**YOUR ASSIGNMENT**
A verbatim transcript of the lines below, starting at the first and ending with the one that holds "Gemini使い方完全整理", is what should be produced.

(Beginning of PROVIDED DATA)

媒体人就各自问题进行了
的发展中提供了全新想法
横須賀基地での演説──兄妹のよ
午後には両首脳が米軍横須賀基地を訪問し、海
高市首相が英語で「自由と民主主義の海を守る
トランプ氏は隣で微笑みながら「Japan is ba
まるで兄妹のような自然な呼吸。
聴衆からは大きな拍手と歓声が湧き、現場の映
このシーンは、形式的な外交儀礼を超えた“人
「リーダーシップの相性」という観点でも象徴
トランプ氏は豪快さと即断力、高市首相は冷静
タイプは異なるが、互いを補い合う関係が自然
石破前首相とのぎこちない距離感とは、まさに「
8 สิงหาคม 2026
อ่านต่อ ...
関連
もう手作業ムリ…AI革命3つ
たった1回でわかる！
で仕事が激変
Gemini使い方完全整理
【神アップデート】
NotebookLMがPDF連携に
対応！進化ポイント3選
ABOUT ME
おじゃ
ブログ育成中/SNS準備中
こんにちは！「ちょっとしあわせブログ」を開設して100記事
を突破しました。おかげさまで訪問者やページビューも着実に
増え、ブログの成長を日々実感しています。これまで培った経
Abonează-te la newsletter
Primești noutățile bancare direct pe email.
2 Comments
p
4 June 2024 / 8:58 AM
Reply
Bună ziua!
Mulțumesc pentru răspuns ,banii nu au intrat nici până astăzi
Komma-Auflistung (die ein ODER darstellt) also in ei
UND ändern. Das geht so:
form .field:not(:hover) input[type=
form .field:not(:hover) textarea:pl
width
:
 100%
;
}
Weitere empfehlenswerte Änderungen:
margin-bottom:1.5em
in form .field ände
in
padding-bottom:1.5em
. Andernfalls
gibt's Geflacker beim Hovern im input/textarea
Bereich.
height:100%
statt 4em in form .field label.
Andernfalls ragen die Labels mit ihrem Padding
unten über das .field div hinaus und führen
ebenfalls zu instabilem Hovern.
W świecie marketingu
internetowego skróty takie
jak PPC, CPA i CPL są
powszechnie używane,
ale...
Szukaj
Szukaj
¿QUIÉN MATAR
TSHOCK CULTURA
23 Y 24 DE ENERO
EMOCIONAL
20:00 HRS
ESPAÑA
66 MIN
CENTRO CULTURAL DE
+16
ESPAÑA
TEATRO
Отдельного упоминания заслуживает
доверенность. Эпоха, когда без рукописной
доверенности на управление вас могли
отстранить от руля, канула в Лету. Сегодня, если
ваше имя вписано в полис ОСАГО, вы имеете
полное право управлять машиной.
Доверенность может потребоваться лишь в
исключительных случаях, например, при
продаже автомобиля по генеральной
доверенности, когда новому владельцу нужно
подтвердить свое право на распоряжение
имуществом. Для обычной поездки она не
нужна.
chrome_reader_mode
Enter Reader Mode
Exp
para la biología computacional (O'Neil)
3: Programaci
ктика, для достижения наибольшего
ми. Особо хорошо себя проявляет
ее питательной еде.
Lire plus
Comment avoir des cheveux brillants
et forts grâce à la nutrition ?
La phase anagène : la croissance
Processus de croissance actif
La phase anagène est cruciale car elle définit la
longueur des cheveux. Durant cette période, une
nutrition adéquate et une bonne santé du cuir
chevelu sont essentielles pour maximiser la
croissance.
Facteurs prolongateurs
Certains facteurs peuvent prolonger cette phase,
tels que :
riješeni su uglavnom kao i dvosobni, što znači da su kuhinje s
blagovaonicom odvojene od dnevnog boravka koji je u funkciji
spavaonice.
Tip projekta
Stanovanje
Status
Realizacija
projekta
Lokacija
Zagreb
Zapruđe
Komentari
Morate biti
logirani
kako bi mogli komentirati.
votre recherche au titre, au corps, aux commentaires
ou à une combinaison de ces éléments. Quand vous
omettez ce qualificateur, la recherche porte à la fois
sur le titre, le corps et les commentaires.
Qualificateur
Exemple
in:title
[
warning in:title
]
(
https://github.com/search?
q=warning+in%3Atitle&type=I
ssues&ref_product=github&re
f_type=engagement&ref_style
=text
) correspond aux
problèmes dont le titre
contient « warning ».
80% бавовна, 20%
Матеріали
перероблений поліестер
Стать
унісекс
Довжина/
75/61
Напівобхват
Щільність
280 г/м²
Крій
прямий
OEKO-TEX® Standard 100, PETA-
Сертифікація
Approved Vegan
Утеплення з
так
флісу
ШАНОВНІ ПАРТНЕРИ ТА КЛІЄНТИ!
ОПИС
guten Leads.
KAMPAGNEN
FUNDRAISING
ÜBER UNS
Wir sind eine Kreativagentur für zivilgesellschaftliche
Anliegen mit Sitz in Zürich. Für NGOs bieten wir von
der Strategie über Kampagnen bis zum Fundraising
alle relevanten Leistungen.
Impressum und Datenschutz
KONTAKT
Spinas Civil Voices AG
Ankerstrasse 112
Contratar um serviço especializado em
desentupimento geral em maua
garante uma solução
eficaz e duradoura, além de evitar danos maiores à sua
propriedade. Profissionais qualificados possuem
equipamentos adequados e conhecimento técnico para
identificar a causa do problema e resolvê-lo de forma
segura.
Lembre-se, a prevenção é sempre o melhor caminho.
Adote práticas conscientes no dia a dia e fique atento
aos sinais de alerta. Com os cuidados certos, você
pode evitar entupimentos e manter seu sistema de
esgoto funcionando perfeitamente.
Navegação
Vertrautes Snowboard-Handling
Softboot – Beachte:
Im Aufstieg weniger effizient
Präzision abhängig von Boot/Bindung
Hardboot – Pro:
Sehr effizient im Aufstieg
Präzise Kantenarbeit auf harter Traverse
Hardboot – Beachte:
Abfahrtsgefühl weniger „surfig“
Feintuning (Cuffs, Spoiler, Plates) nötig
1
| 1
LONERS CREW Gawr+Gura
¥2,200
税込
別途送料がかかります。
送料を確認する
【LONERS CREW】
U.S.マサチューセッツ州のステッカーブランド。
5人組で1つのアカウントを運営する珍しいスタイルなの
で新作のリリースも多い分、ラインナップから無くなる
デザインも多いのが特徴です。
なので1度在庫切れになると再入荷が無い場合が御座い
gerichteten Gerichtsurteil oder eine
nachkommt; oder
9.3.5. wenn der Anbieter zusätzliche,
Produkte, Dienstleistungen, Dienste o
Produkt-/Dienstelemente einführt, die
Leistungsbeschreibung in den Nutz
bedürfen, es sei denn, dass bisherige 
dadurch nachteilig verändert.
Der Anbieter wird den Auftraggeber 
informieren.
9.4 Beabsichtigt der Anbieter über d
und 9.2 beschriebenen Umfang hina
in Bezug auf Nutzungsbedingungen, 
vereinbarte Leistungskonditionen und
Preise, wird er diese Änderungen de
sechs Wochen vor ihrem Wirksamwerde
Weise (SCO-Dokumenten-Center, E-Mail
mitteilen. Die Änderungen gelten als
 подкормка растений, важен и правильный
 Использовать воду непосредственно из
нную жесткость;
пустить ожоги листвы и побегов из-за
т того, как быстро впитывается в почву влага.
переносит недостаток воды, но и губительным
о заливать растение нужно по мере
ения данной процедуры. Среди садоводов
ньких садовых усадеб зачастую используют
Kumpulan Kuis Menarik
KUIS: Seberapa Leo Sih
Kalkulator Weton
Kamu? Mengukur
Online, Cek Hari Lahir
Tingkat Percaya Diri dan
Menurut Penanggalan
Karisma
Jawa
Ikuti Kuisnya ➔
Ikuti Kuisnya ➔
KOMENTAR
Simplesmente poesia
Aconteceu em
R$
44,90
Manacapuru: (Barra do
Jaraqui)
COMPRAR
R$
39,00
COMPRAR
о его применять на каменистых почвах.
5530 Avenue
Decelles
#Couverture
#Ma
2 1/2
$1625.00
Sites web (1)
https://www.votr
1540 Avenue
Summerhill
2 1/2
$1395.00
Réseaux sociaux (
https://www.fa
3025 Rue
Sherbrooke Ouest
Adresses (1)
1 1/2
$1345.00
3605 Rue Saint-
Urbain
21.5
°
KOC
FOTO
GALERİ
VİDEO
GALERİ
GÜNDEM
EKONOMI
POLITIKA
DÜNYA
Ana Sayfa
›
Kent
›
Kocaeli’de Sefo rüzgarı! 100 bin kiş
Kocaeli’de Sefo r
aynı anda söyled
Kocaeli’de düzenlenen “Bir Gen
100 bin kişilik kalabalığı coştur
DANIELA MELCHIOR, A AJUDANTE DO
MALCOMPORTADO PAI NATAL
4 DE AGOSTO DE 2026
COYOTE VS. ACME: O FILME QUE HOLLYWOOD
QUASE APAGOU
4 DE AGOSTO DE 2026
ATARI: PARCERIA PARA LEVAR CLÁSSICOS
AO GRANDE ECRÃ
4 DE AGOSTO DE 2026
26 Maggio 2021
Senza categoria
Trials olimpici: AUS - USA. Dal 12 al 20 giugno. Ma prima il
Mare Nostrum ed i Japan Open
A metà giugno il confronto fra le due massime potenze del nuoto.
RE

(End of PROVIDED DATA)

**RESPONSE**
媒体人就各自问题进行了
的发展中提供了全新想法
横須賀基地での演説──兄妹のよ
午後には両首脳が米軍横須賀基地を訪問し、海
高市首相が英語で「自由と民主主義の海を守る
トランプ氏は隣で微笑みながら「Japan is ba
まるで兄妹のような自然な呼吸。
聴衆からは大きな拍手と歓声が湧き、現場の映
このシーンは、形式的な外交儀礼を超えた“人
「リーダーシップの相性」という観点でも象徴
トランプ氏は豪快さと即断力、高市首相は冷静
タイプは異なるが、互いを補い合う関係が自然
石破前首相とのぎこちない距離感とは、まさに「
8 สิงหาคม 2026
อ่านต่อ ...
関連
もう手作業ムリ…AI革命3つ
たった1回でわかる！
で仕事が激変
Gemini使い方完全整理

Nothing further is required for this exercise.